Victoria Lafora – Tocado… y ¿hundido?


MADRID, 18 (OTR/PRESS)

Pese a que fue rechazada por mayoría, la decisión de no admitir ni siquiera a trámite las recusaciones de Cataluña contra el presidente del Tribunal Constitucional es muy grave. Al margen de la sensación de corporativismo con la que han actuado los magistrados, tanto conservadores como progresistas, defendiendo su derecho a militar en el partido político que les plazca, la misma permanencia en su cargo de Pérez de los Cobos pone todavía más en solfa la independencia del alto tribunal.

Tras la incapacidad de ponerse de acuerdo del PSOE y el PP la pasada legislatura haciendo que muchos magistrados sobrepasaran con creces su mandato, la recusación (en esa sí estuvieron de acuerdo) de Pérez Tremps para juzgar la reforma del Estatut y la sentencia sobre el mismo, una ola de desprestigio se desplomó sobre el Constitucional.

La renovación de sus miembros, una vez que el PP consiguió la mayoría absoluta y pudo imponer libremente a sus candidatos, no ha salvado la dignidad de la institución, la ha dejado «tocada» y no sabemos si en el futuro hundida.

Todo esto ocurre en pleno reto soberanista del Gobierno de Artur Mas y cuando el Estado se enfrenta a uno de sus desafíos más difíciles. Cuando más falta hace dialogo político y mano izquierda.
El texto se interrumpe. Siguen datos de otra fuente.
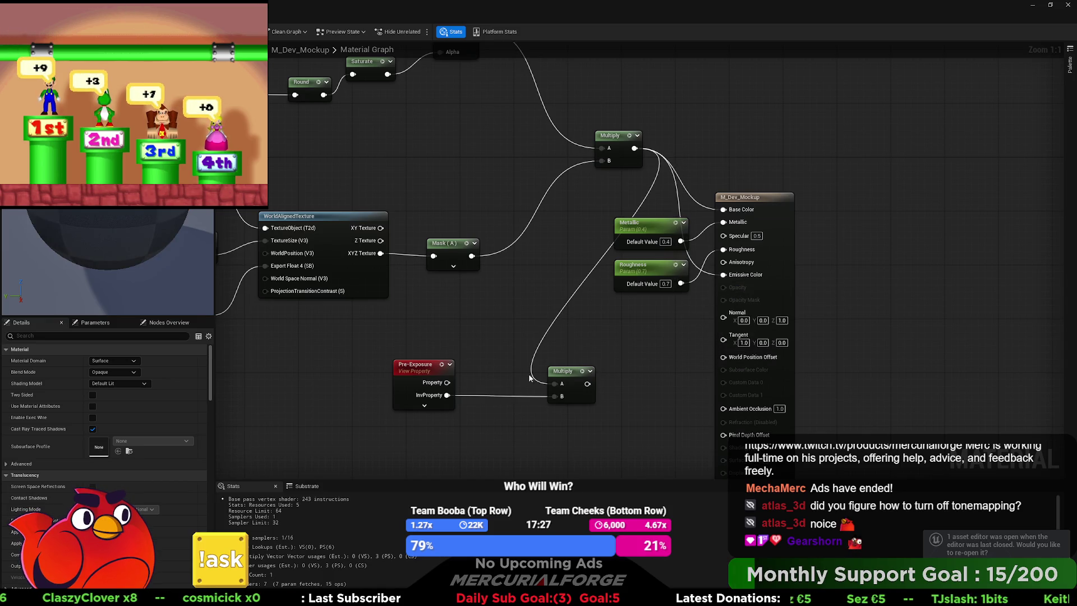
mouse_move(421, 379)
mouse_down()
mouse_move(455, 405)
mouse_move(441, 379)
mouse_up()
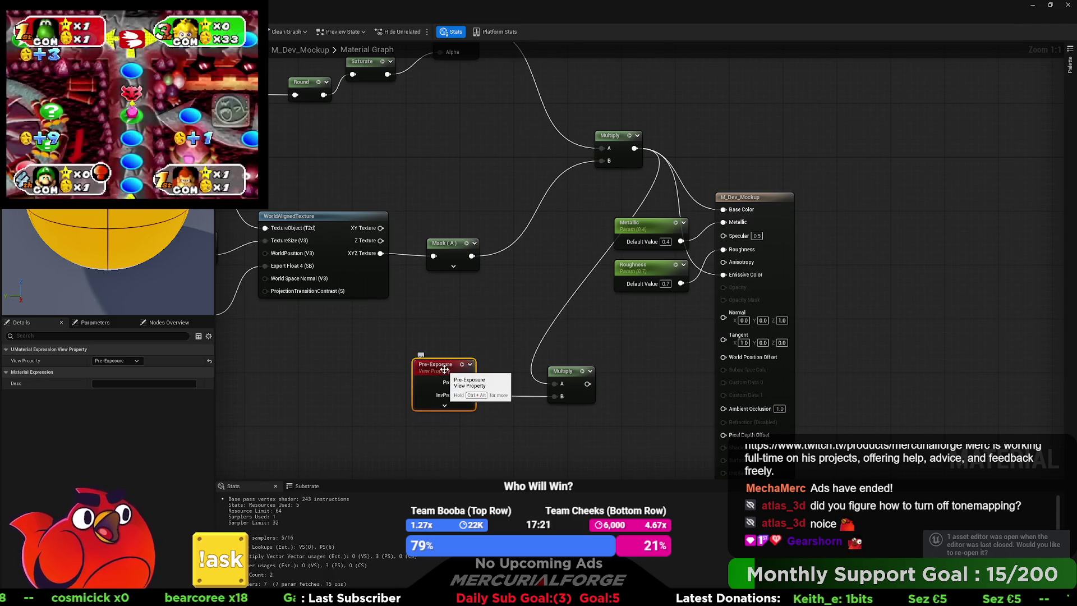
mouse_move(444, 369)
mouse_down()
mouse_move(464, 378)
mouse_move(454, 357)
mouse_up()
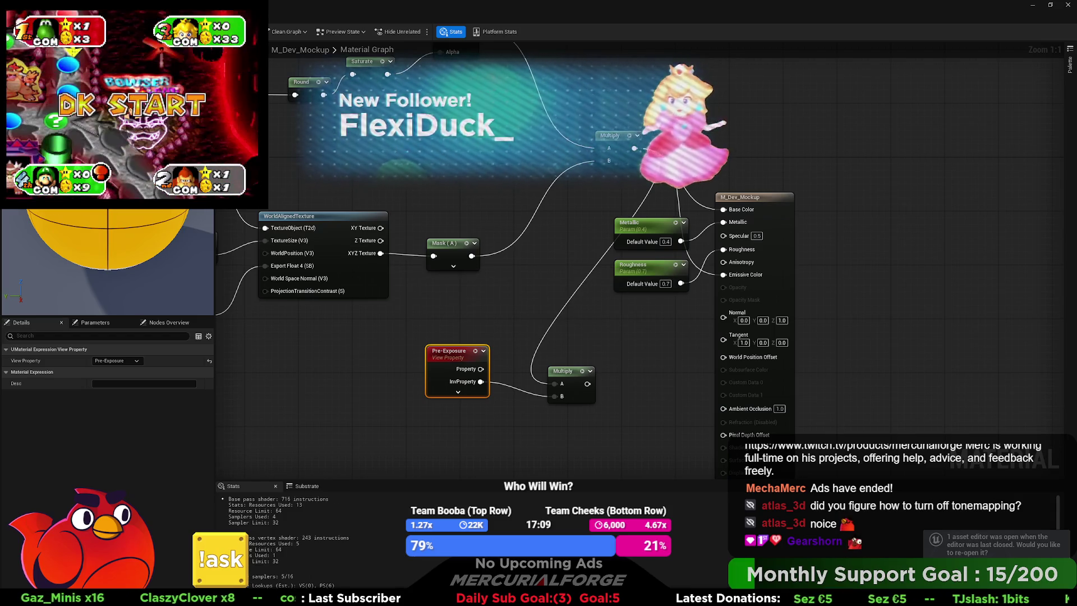
Raise the orange cube Cube2 higher along Z in the level
key(ctrl+Tab)
scroll(402, 211, up, 2)
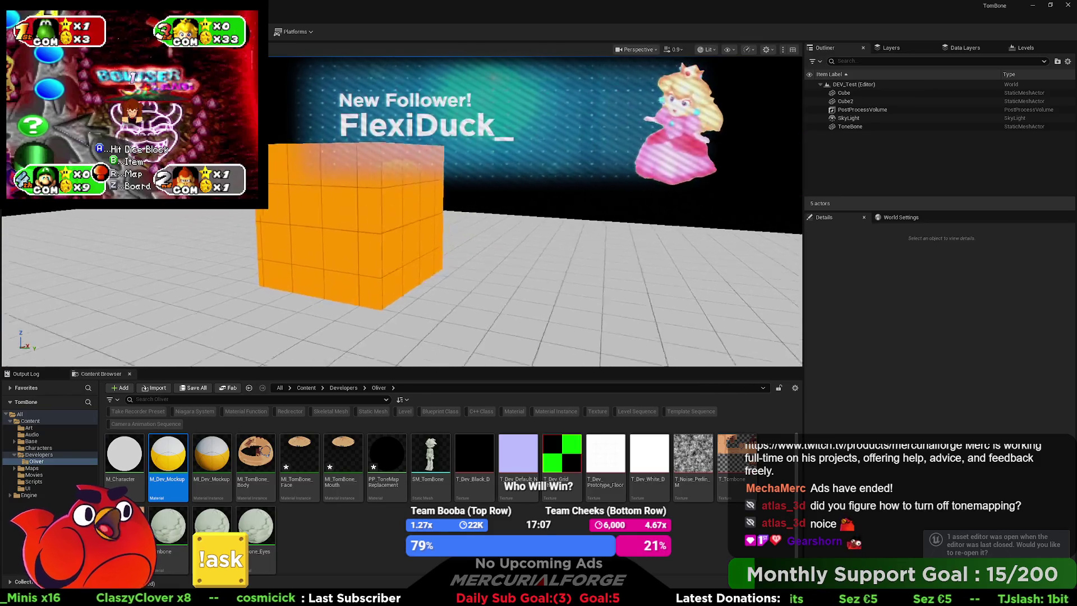
drag(494, 242, 443, 242)
click(443, 242)
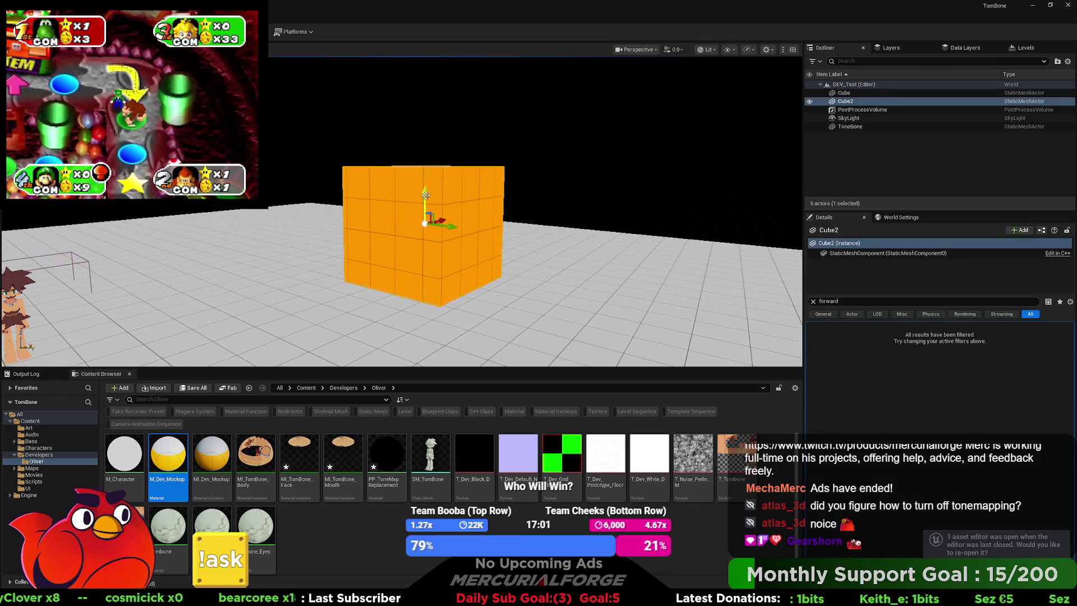
drag(425, 194, 435, 135)
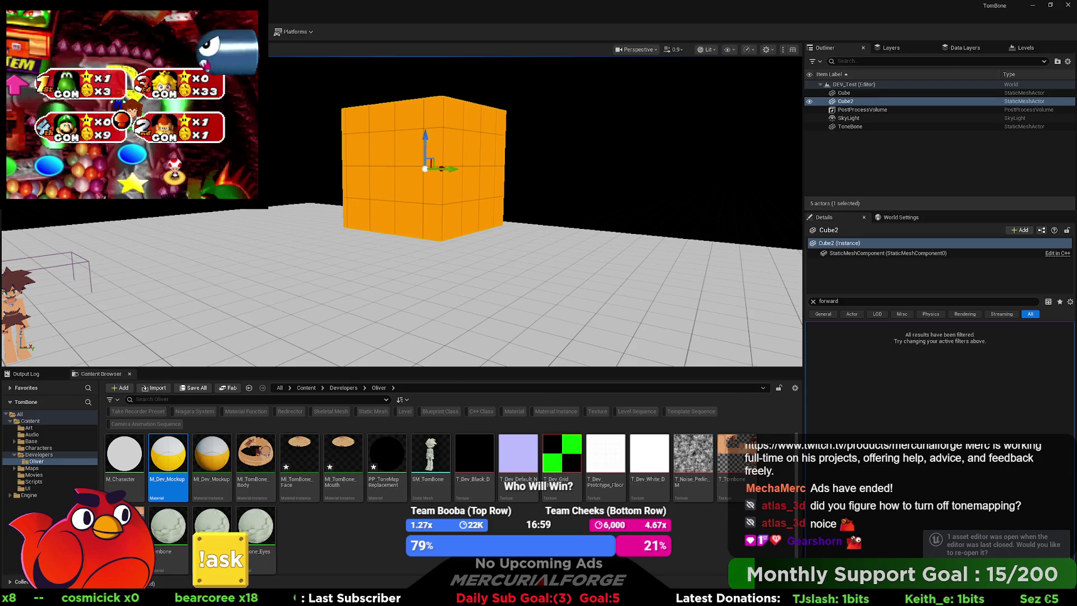
key(alt+Tab)
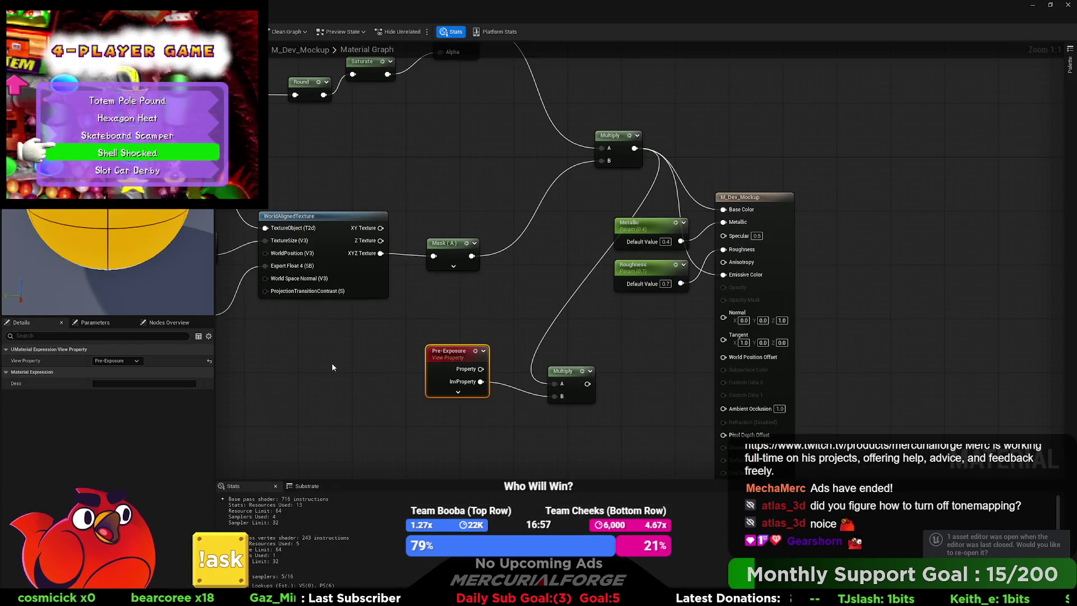
Add a Vertex Color node, delete the Pre-Exposure and Multiply nodes, and set Shading Model to Unlit
right_click(332, 367)
text(vertex color)
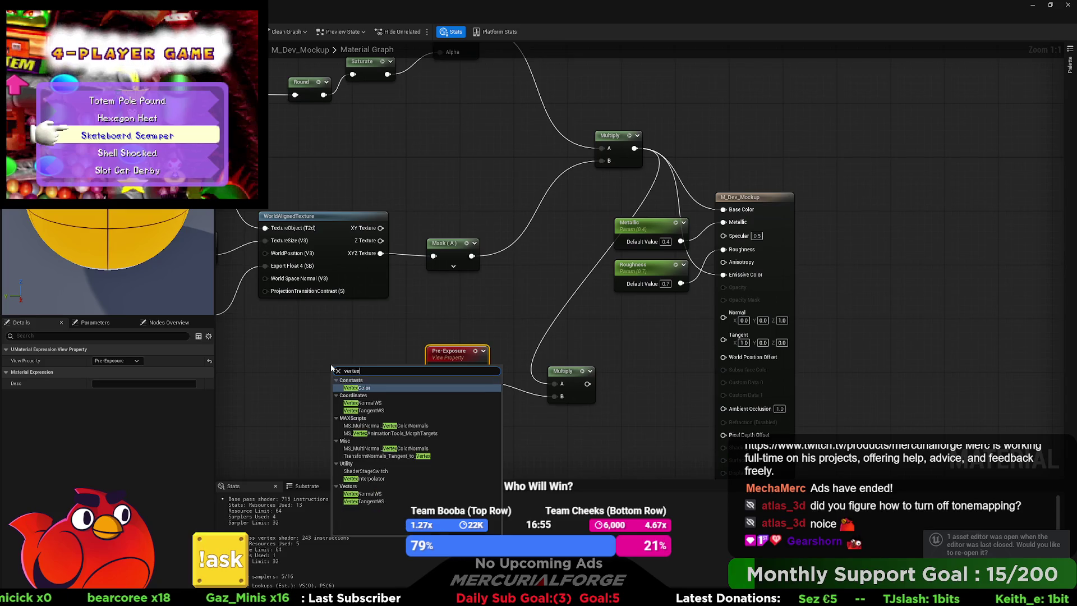
key(Return)
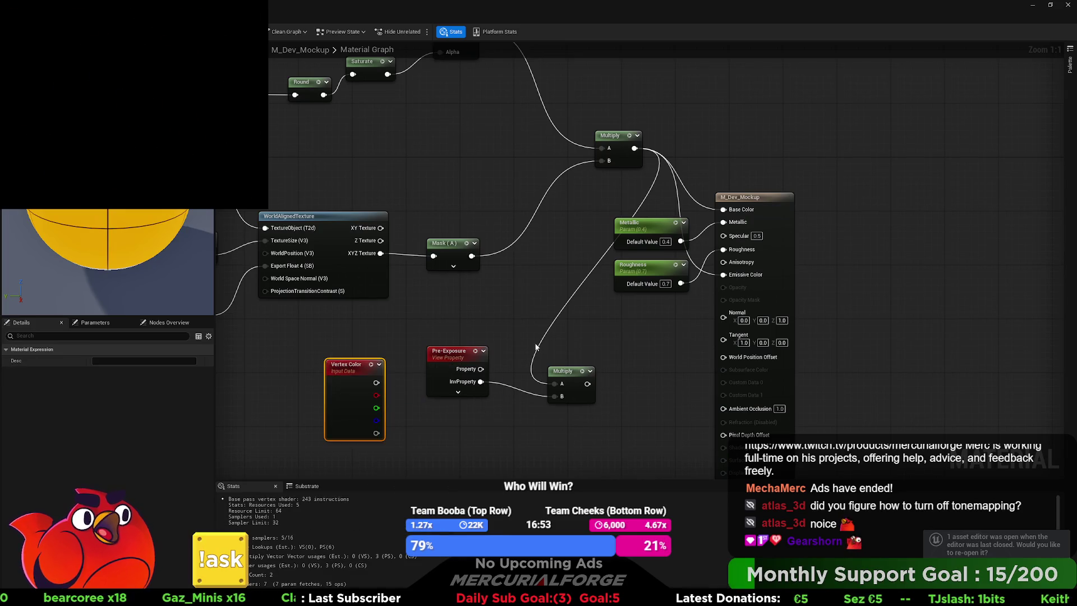
key(Delete)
Con la votación de ayer se suministra a ERC fáciles argumentos para convencer a la ciudadanía catalana de que es mejor marcharse. Porque el motivo de recusación de la Generalitat no se basaba solo en la militancia de Pérez de los Cobos en el PP, que también, sino además en las numerosas críticas vertidas en conferencias y artículos en contra de los «excesos» del Estatut. Llego a decir que se había fomentado el «desprecio hacia la cultura española» y que «el Estatuto era la primera manifestación política de ese desprecio».

Aún así, lo peor de la votación de ayer en el Constitucional es el rechazo a discutir siquiera los argumentos de la recusación. Al no entrar al fondo de la materia se da por hecho que los magistrados admiten que se pueda mentir para acceder al cargo. Ninguno ha puesto el grito en el cielo por el hecho de que Pérez de los Cobos ocultara en la comparecencia ante el Senado, donde se juzgaba su idoneidad, su larga militancia en el Partido Popular y los múltiples trabajos e informes realizados para el partido y su fundación FAES.

¿Para qué sirven entonces las sesiones de los candidatos ante ambas cámaras cuando se puede tergiversar el currículo sin consecuencias reseñables? Un hecho así constituye un salto cualitativo en el deterioro de un tribunal clave en la democracia española y demuestra palpablemente la «invasión y ocupación» que los partidos políticos han hecho de las instituciones del Estado para su beneficio.

Dado que la defensa de los derechos amparados por la Constitución pasa por sus manos sería exigible que sus magistrados respetaran los mínimos principios éticos y entre ellos no falsear su carrera profesional. En Europa se han dado numerosos casos de ministros que se han visto obligados a dimitir por «adornar» su currículo con títulos que no tenían. Aquí lo primero que ha dicho Pérez de los Cobos es que seguirá en su puesto. Es un reflejo del deteriorado nivel democrático que padecemos.